## PROBLEM DESCRIPTION
For the entries that follow, tally the lines holding the string "președinte". Give the total and nothing else.

## DATA SUPPLIED

● ● ●

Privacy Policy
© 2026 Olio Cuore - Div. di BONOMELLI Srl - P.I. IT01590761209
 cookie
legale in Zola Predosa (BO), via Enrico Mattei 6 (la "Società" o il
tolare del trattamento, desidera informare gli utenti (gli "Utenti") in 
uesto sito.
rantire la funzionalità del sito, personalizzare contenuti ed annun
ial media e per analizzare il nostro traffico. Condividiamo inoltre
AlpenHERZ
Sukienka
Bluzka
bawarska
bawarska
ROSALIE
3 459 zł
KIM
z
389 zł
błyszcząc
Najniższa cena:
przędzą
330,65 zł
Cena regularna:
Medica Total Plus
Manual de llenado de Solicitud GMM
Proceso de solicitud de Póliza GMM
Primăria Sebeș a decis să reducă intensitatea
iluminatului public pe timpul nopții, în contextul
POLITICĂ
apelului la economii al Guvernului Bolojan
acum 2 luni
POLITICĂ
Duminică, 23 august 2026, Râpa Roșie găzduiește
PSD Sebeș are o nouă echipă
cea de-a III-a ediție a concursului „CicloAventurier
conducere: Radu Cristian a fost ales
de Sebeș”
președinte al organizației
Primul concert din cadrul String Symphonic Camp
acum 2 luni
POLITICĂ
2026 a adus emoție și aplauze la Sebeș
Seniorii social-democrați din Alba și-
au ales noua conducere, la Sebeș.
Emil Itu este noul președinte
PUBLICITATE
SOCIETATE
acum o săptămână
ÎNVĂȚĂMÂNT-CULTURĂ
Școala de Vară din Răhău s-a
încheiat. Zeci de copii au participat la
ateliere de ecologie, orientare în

● ● ●

## TASK ANSWER
2